*Dataset excerpts:*

====

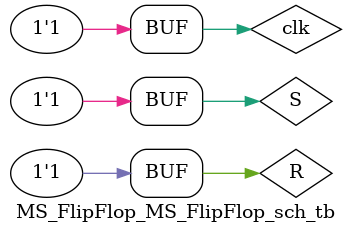
<source format=v>

`timescale 1ns / 1ps

module MS_FlipFlop_MS_FlipFlop_sch_tb();

// Inputs
   reg clk;
   reg S;
   reg R;

// Output
   wire Q;
   wire NotQ;

// Bidirs

// Instantiate the UUT
   MS_FlipFlop UUT (
		.clk(clk), 
		.S(S), 
		.R(R), 
		.Q(Q), 
		.NotQ(NotQ)
   );
// Initialize Inputs
//   `ifdef auto_init
      initial begin
		R=1;S=1; #50;
		R=1;S=0; #50;
		R=1;S=1; #50;
		R=0;S=1; #50;
		R=1;S=1; #50;
		
		R=0;S=0; #20;
		S=1; 		#5;//catching one
		S=0;		#25;
		
		R=1;S=1; #50; 
		end
		
		always begin
		clk = 0; #20;
		clk = 1; #20;
		end
//   `endif
endmodule

</source>
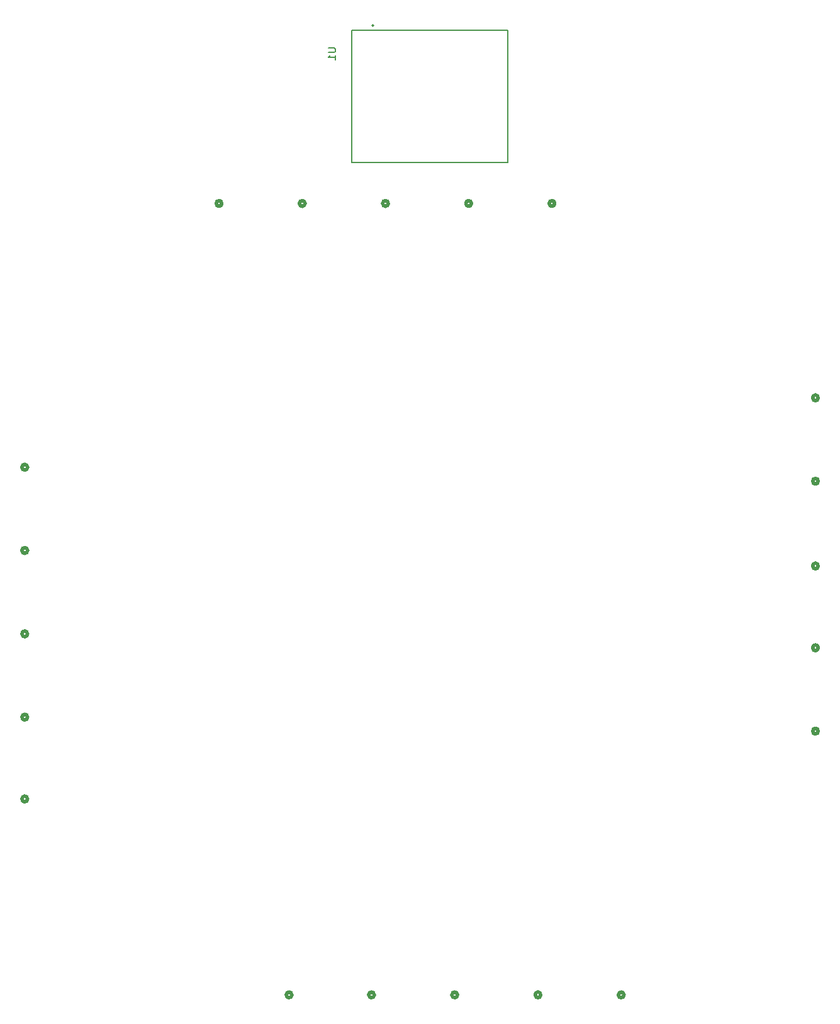
<source format=gbr>
%TF.GenerationSoftware,KiCad,Pcbnew,9.0.2*%
%TF.CreationDate,2025-07-05T18:40:33-07:00*%
%TF.ProjectId,ddi_1.2,6464695f-312e-4322-9e6b-696361645f70,rev?*%
%TF.SameCoordinates,Original*%
%TF.FileFunction,Legend,Bot*%
%TF.FilePolarity,Positive*%
%FSLAX46Y46*%
G04 Gerber Fmt 4.6, Leading zero omitted, Abs format (unit mm)*
G04 Created by KiCad (PCBNEW 9.0.2) date 2025-07-05 18:40:33*
%MOMM*%
%LPD*%
G01*
G04 APERTURE LIST*
%ADD10C,0.150000*%
%ADD11C,0.508000*%
%ADD12C,0.127000*%
%ADD13C,0.200000*%
G04 APERTURE END LIST*
D10*
X137636319Y-25903095D02*
X138445842Y-25903095D01*
X138445842Y-25903095D02*
X138541080Y-25950714D01*
X138541080Y-25950714D02*
X138588700Y-25998333D01*
X138588700Y-25998333D02*
X138636319Y-26093571D01*
X138636319Y-26093571D02*
X138636319Y-26284047D01*
X138636319Y-26284047D02*
X138588700Y-26379285D01*
X138588700Y-26379285D02*
X138541080Y-26426904D01*
X138541080Y-26426904D02*
X138445842Y-26474523D01*
X138445842Y-26474523D02*
X137636319Y-26474523D01*
X138636319Y-27474523D02*
X138636319Y-26903095D01*
X138636319Y-27188809D02*
X137636319Y-27188809D01*
X137636319Y-27188809D02*
X137779176Y-27093571D01*
X137779176Y-27093571D02*
X137874414Y-26998333D01*
X137874414Y-26998333D02*
X137922033Y-26903095D01*
D11*
%TO.C,SW7*%
X203581000Y-84139100D02*
G75*
G02*
X202819000Y-84139100I-381000J0D01*
G01*
X202819000Y-84139100D02*
G75*
G02*
X203581000Y-84139100I381000J0D01*
G01*
%TO.C,SW17*%
X97181000Y-115860900D02*
G75*
G02*
X96419000Y-115860900I-381000J0D01*
G01*
X96419000Y-115860900D02*
G75*
G02*
X97181000Y-115860900I381000J0D01*
G01*
%TO.C,SW20*%
X97181000Y-82260900D02*
G75*
G02*
X96419000Y-82260900I-381000J0D01*
G01*
X96419000Y-82260900D02*
G75*
G02*
X97181000Y-82260900I381000J0D01*
G01*
%TO.C,SW5*%
X168120100Y-46800000D02*
G75*
G02*
X167358100Y-46800000I-381000J0D01*
G01*
X167358100Y-46800000D02*
G75*
G02*
X168120100Y-46800000I381000J0D01*
G01*
%TO.C,SW6*%
X203581000Y-72939100D02*
G75*
G02*
X202819000Y-72939100I-381000J0D01*
G01*
X202819000Y-72939100D02*
G75*
G02*
X203581000Y-72939100I381000J0D01*
G01*
%TO.C,SW13*%
X155041899Y-153200000D02*
G75*
G02*
X154279899Y-153200000I-381000J0D01*
G01*
X154279899Y-153200000D02*
G75*
G02*
X155041899Y-153200000I381000J0D01*
G01*
%TO.C,SW9*%
X203581000Y-106539100D02*
G75*
G02*
X202819000Y-106539100I-381000J0D01*
G01*
X202819000Y-106539100D02*
G75*
G02*
X203581000Y-106539100I381000J0D01*
G01*
%TO.C,SW8*%
X203581000Y-95539100D02*
G75*
G02*
X202819000Y-95539100I-381000J0D01*
G01*
X202819000Y-95539100D02*
G75*
G02*
X203581000Y-95539100I381000J0D01*
G01*
%TO.C,SW12*%
X166241899Y-153200000D02*
G75*
G02*
X165479899Y-153200000I-381000J0D01*
G01*
X165479899Y-153200000D02*
G75*
G02*
X166241899Y-153200000I381000J0D01*
G01*
%TO.C,SW1*%
X123320100Y-46800000D02*
G75*
G02*
X122558100Y-46800000I-381000J0D01*
G01*
X122558100Y-46800000D02*
G75*
G02*
X123320100Y-46800000I381000J0D01*
G01*
%TO.C,SW18*%
X97181000Y-104660900D02*
G75*
G02*
X96419000Y-104660900I-381000J0D01*
G01*
X96419000Y-104660900D02*
G75*
G02*
X97181000Y-104660900I381000J0D01*
G01*
%TO.C,SW15*%
X132741899Y-153200000D02*
G75*
G02*
X131979899Y-153200000I-381000J0D01*
G01*
X131979899Y-153200000D02*
G75*
G02*
X132741899Y-153200000I381000J0D01*
G01*
%TO.C,SW2*%
X134520100Y-46800000D02*
G75*
G02*
X133758100Y-46800000I-381000J0D01*
G01*
X133758100Y-46800000D02*
G75*
G02*
X134520100Y-46800000I381000J0D01*
G01*
%TO.C,SW3*%
X145720100Y-46800000D02*
G75*
G02*
X144958100Y-46800000I-381000J0D01*
G01*
X144958100Y-46800000D02*
G75*
G02*
X145720100Y-46800000I381000J0D01*
G01*
%TO.C,SW11*%
X177441899Y-153200000D02*
G75*
G02*
X176679899Y-153200000I-381000J0D01*
G01*
X176679899Y-153200000D02*
G75*
G02*
X177441899Y-153200000I381000J0D01*
G01*
%TO.C,SW16*%
X97181000Y-126860900D02*
G75*
G02*
X96419000Y-126860900I-381000J0D01*
G01*
X96419000Y-126860900D02*
G75*
G02*
X97181000Y-126860900I381000J0D01*
G01*
%TO.C,SW14*%
X143841899Y-153200000D02*
G75*
G02*
X143079899Y-153200000I-381000J0D01*
G01*
X143079899Y-153200000D02*
G75*
G02*
X143841899Y-153200000I381000J0D01*
G01*
%TO.C,SW19*%
X97181000Y-93460900D02*
G75*
G02*
X96419000Y-93460900I-381000J0D01*
G01*
X96419000Y-93460900D02*
G75*
G02*
X97181000Y-93460900I381000J0D01*
G01*
%TO.C,SW4*%
X156920100Y-46800000D02*
G75*
G02*
X156158100Y-46800000I-381000J0D01*
G01*
X156158100Y-46800000D02*
G75*
G02*
X156920100Y-46800000I381000J0D01*
G01*
%TO.C,SW10*%
X203581000Y-117739100D02*
G75*
G02*
X202819000Y-117739100I-381000J0D01*
G01*
X202819000Y-117739100D02*
G75*
G02*
X203581000Y-117739100I381000J0D01*
G01*
D12*
%TO.C,U1*%
X140839000Y-23490000D02*
X161794000Y-23490000D01*
X140839000Y-41270000D02*
X140839000Y-23490000D01*
X161794000Y-23490000D02*
X161794000Y-41270000D01*
X161794000Y-41270000D02*
X140839000Y-41270000D01*
D13*
X143733000Y-22880000D02*
G75*
G02*
X143533000Y-22880000I-100000J0D01*
G01*
X143533000Y-22880000D02*
G75*
G02*
X143733000Y-22880000I100000J0D01*
G01*
%TD*%
M02*

</source>
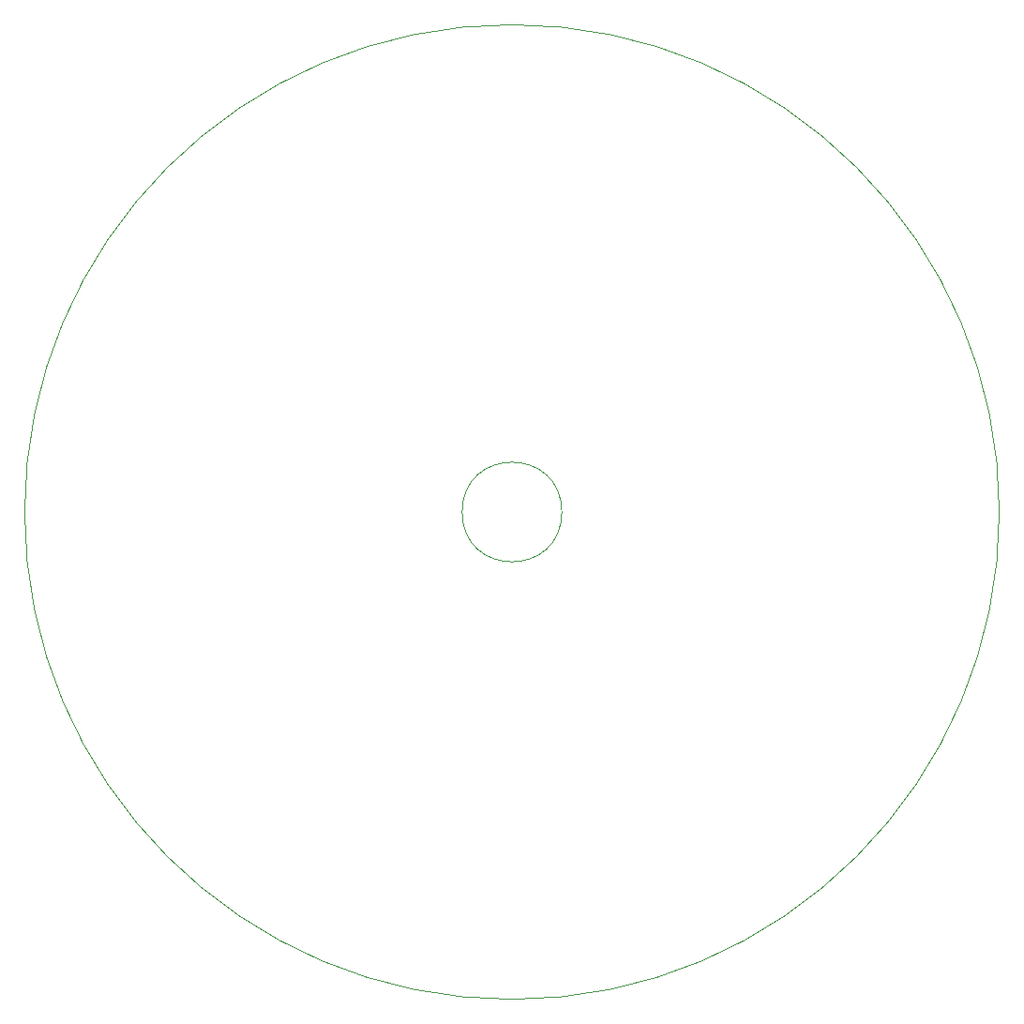
<source format=gbr>
%TF.GenerationSoftware,KiCad,Pcbnew,8.0.4*%
%TF.CreationDate,2024-07-23T01:00:19-04:00*%
%TF.ProjectId,esp32-wroom-table-lights,65737033-322d-4777-926f-6f6d2d746162,rev?*%
%TF.SameCoordinates,Original*%
%TF.FileFunction,Profile,NP*%
%FSLAX46Y46*%
G04 Gerber Fmt 4.6, Leading zero omitted, Abs format (unit mm)*
G04 Created by KiCad (PCBNEW 8.0.4) date 2024-07-23 01:00:19*
%MOMM*%
%LPD*%
G01*
G04 APERTURE LIST*
%TA.AperFunction,Profile*%
%ADD10C,0.050000*%
%TD*%
G04 APERTURE END LIST*
D10*
%TO.C,BRD1*%
X104601111Y-99800000D02*
G75*
G02*
X95598889Y-99800000I-4501111J0D01*
G01*
X95598889Y-99800000D02*
G75*
G02*
X104601111Y-99800000I4501111J0D01*
G01*
X144100000Y-99800000D02*
G75*
G02*
X56100000Y-99800000I-44000000J0D01*
G01*
X56100000Y-99800000D02*
G75*
G02*
X144100000Y-99800000I44000000J0D01*
G01*
%TD*%
M02*

</source>
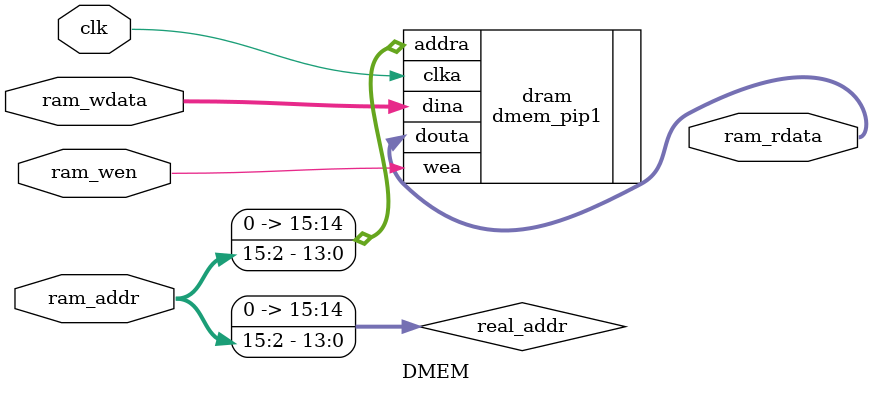
<source format=v>
`timescale 1ns / 1ps


module DMEM(
    input clk,
    input [15:0] ram_addr,
    input [31:0] ram_wdata,
    input ram_wen,
    output [31:0] ram_rdata
    );
    wire [15:0] real_addr = ram_addr >> 2;
    //DRAM, dmem_pip1, dmem_pip23
    dmem_pip1 dram(
    .clka (clk ),
    .wea (ram_wen ),
    .addra(real_addr ),
    .dina (ram_wdata ),
    .douta(ram_rdata )
    );
endmodule

</source>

====

*Task statement:* Only the lines from the beginning of the records up to and including the line with "X137874414Y-26998333D01*" should appear, exactly as they are, and no pictures.

*Answer section:*
<source format=v>

`timescale 1ns / 1ps

module MS_FlipFlop_MS_FlipFlop_sch_tb();

// Inputs
   reg clk;
   reg S;
   reg R;

// Output
   wire Q;
   wire NotQ;

// Bidirs

// Instantiate the UUT
   MS_FlipFlop UUT (
		.clk(clk), 
		.S(S), 
		.R(R), 
		.Q(Q), 
		.NotQ(NotQ)
   );
// Initialize Inputs
//   `ifdef auto_init
      initial begin
		R=1;S=1; #50;
		R=1;S=0; #50;
		R=1;S=1; #50;
		R=0;S=1; #50;
		R=1;S=1; #50;
		
		R=0;S=0; #20;
		S=1; 		#5;//catching one
		S=0;		#25;
		
		R=1;S=1; #50; 
		end
		
		always begin
		clk = 0; #20;
		clk = 1; #20;
		end
//   `endif
endmodule

</source>
<source format=gbr>
%TF.GenerationSoftware,KiCad,Pcbnew,9.0.2*%
%TF.CreationDate,2025-07-05T18:40:33-07:00*%
%TF.ProjectId,ddi_1.2,6464695f-312e-4322-9e6b-696361645f70,rev?*%
%TF.SameCoordinates,Original*%
%TF.FileFunction,Legend,Bot*%
%TF.FilePolarity,Positive*%
%FSLAX46Y46*%
G04 Gerber Fmt 4.6, Leading zero omitted, Abs format (unit mm)*
G04 Created by KiCad (PCBNEW 9.0.2) date 2025-07-05 18:40:33*
%MOMM*%
%LPD*%
G01*
G04 APERTURE LIST*
%ADD10C,0.150000*%
%ADD11C,0.508000*%
%ADD12C,0.127000*%
%ADD13C,0.200000*%
G04 APERTURE END LIST*
D10*
X137636319Y-25903095D02*
X138445842Y-25903095D01*
X138445842Y-25903095D02*
X138541080Y-25950714D01*
X138541080Y-25950714D02*
X138588700Y-25998333D01*
X138588700Y-25998333D02*
X138636319Y-26093571D01*
X138636319Y-26093571D02*
X138636319Y-26284047D01*
X138636319Y-26284047D02*
X138588700Y-26379285D01*
X138588700Y-26379285D02*
X138541080Y-26426904D01*
X138541080Y-26426904D02*
X138445842Y-26474523D01*
X138445842Y-26474523D02*
X137636319Y-26474523D01*
X138636319Y-27474523D02*
X138636319Y-26903095D01*
X138636319Y-27188809D02*
X137636319Y-27188809D01*
X137636319Y-27188809D02*
X137779176Y-27093571D01*
X137779176Y-27093571D02*
X137874414Y-26998333D01*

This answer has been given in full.